For Christmas I got the new book Day by Day by Ruth Ayres and Stacey Shubitz from a dear friend who knows me well. I also got the CAFE book by The Sisters from my husband. This is one I have been waiting to purchase too, waiting because I haven't finished About the Authors by Katie Wood Ray. Looks like I will be busy over the next several weeks.
Let the flow of ideas begin!

Monday, December 6, 2010

Perspectives on Spelling

Wow, it’s definitely that time of year when it feels like there is no time for anything extra. I have been perplexed over spelling this past month.
In Dancing with the Pen, spelling is discussed as a tool not a barrier to student writing. The teaching of spelling has encountered many styles. I personally remember taking spelling tests, having classroom spelling bees and I remember thinking spelling was all about luck. Either you were a good speller or a bad speller. I never felt it was something I was taught; instead I was just one of the lucky ones who could somehow avoid humiliation during a spelling bee because I was never the first one to sit down.  I almost never won either.
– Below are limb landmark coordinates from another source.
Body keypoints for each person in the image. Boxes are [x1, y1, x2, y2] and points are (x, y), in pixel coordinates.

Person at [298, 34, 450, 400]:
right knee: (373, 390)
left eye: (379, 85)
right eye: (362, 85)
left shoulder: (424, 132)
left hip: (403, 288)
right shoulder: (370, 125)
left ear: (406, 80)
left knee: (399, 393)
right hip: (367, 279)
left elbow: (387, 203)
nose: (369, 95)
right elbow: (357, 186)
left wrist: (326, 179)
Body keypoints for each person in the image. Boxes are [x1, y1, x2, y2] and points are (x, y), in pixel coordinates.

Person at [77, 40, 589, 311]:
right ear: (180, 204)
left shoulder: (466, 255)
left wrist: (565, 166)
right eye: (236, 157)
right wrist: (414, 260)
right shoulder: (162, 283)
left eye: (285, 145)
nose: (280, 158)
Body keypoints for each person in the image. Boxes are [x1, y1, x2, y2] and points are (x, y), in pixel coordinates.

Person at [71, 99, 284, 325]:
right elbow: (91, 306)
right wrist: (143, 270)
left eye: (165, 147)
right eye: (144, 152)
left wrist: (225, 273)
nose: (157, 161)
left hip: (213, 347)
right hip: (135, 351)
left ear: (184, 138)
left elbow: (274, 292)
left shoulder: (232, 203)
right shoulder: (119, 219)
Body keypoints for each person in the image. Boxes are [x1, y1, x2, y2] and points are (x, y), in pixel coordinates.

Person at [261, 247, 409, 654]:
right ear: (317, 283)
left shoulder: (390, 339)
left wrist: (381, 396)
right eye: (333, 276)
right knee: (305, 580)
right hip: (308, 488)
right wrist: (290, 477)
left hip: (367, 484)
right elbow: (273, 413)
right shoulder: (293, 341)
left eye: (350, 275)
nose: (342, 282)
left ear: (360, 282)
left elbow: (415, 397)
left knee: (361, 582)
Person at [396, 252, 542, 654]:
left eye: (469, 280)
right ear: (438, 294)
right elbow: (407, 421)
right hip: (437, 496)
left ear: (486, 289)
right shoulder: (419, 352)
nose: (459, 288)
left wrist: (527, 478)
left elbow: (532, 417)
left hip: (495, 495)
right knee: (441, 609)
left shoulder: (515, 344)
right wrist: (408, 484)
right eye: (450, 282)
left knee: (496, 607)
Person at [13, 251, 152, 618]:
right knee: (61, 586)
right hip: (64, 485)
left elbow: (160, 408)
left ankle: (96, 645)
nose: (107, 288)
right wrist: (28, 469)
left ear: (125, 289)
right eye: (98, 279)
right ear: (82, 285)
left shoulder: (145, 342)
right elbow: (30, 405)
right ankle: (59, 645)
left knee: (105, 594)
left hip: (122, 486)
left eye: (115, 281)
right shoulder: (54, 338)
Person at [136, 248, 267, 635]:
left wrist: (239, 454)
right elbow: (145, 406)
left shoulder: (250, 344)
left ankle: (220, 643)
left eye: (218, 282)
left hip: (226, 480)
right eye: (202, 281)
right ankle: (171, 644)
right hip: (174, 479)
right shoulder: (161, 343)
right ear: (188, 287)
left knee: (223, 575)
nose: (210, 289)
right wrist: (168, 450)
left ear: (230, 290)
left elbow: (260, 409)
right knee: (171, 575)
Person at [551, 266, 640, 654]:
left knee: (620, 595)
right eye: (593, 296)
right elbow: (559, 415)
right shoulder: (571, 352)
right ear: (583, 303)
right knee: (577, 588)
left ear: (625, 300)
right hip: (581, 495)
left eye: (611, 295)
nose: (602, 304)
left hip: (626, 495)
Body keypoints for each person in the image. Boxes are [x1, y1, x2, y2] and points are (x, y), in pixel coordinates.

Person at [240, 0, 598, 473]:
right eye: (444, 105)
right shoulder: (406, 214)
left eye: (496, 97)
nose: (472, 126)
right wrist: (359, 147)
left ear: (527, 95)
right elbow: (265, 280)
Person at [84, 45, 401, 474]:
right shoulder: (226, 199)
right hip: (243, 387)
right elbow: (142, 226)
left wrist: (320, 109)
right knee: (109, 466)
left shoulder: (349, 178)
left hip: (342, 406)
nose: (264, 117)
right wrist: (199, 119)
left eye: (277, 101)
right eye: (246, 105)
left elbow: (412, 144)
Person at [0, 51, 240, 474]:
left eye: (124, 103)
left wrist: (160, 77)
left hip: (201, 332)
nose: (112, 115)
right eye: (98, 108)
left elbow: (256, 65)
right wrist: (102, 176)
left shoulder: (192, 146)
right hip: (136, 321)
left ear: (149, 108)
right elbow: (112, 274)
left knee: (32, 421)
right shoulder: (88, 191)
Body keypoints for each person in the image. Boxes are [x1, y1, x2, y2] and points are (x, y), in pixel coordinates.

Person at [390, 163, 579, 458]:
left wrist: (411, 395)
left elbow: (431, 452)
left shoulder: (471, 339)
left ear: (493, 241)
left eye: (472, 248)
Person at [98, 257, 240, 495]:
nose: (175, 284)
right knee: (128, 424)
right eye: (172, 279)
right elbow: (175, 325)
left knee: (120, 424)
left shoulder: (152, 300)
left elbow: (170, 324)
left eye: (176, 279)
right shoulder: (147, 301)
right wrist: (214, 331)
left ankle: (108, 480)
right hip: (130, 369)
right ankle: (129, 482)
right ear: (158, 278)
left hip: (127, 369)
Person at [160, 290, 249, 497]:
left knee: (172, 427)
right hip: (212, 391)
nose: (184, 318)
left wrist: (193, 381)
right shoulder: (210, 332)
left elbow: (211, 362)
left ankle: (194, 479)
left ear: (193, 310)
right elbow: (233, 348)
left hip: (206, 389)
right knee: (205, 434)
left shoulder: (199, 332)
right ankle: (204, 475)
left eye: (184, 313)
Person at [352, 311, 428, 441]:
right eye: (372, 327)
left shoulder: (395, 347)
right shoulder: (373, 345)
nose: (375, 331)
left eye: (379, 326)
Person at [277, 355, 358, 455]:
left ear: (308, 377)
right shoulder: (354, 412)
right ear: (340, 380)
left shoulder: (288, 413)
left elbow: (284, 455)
The section of Dancing with the Pen that elaborates on spelling is based on Richard Gentry’s paper that analyzes the development of spelling called, GNYS AT WRK. Gentry identifies five stages of spelling that I will briefly describe.
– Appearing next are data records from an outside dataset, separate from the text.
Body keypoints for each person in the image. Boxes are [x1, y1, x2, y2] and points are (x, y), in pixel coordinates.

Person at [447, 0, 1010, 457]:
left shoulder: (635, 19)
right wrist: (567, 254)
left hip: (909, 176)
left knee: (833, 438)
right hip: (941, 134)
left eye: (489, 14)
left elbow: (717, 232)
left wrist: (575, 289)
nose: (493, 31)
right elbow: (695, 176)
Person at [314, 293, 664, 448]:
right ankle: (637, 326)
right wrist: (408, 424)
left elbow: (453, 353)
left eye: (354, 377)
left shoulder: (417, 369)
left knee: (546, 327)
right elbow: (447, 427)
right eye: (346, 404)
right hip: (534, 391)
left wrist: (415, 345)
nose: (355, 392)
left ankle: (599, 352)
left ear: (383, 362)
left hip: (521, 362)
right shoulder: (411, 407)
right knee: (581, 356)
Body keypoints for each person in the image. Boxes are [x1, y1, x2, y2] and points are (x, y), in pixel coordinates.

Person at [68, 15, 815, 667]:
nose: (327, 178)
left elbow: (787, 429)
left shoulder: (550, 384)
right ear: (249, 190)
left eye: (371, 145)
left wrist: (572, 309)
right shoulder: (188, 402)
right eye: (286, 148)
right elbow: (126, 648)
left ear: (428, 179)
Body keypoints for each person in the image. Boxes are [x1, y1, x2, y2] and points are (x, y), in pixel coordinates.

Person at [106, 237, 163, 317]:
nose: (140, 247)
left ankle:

Precommunicateive: I usually call this “stringing letters.”
Semiphonetic: They begin to approximate. They begin to show some connection to letters and their appropriate sounds.
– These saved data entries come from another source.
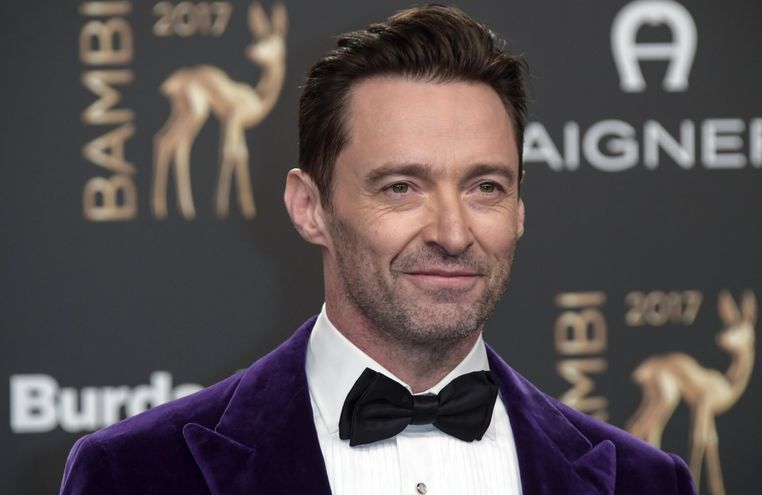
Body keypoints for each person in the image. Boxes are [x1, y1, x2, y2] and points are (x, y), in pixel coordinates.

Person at [61, 5, 694, 494]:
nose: (452, 234)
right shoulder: (135, 472)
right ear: (309, 207)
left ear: (520, 208)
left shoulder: (645, 482)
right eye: (401, 187)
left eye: (485, 188)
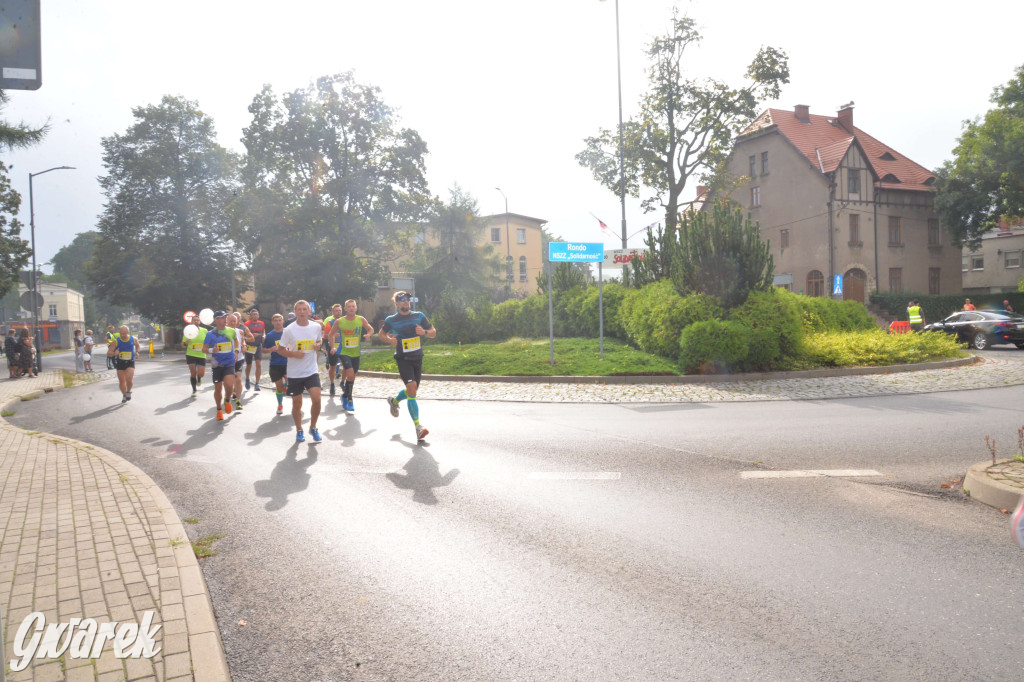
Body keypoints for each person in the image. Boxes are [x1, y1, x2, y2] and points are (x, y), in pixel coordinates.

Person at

Phonetic: A consonant framework emerges. Some vowels may also be included and possibly high frequency words will be spelled correctly.
Transitional: This stage is where students are completely relying on sound to letter correspondence. They make errors based on what they think are hard and fast rules of language (/sed/ for “said” or /nit/ for “night”). Other examples include: “tipe” (type), or “lasee” (lazy).
Correct: Aside from just having mostly correct spelling, students are also able to identify when there is a misspelled word and the student may have a suggestion as to a correction. Students are able to monitor their own progress more readily due to the number skills that are in place.
So, this leads me to wonder, if these are developmental stages of spelling, and there is a continuum like pace to teaching spelling, why do some still do spelling tests from way back when? I sometimes think it may be due to parents liking the idea of a spelling list. A less overwhelming home activity that is familiar. 
I try to meet students where they are with spelling. I do not do spelling tests, but I do teach in isolation high frequency words, which could be considered a spelling list of sorts. I expect students to spell the words correctly within their writing after they have been taught and try to hold them accountable for their learning and my teaching. However, I am curious and would like to know more about what foundations need to be in place for a child to become a really good speller. Is it obvious; is it as simple as letter and sound knowledge, basic word identification, and some attention to spelling patterns? Or, is it deeper than this? Rebecca Sitton, the author of a spelling program is something my school is looking into as a way to fill what seems to be a gap in our spelling curriculum. I would love feedback on this program if anyone has experience with it, or if they have other ideas. Is there anyone out there attempting to imbed spelling; how successful is this and how is it done?  So, I am still program vs. no-program and not sure what is more appropriate. Suggestions and comments are welcome!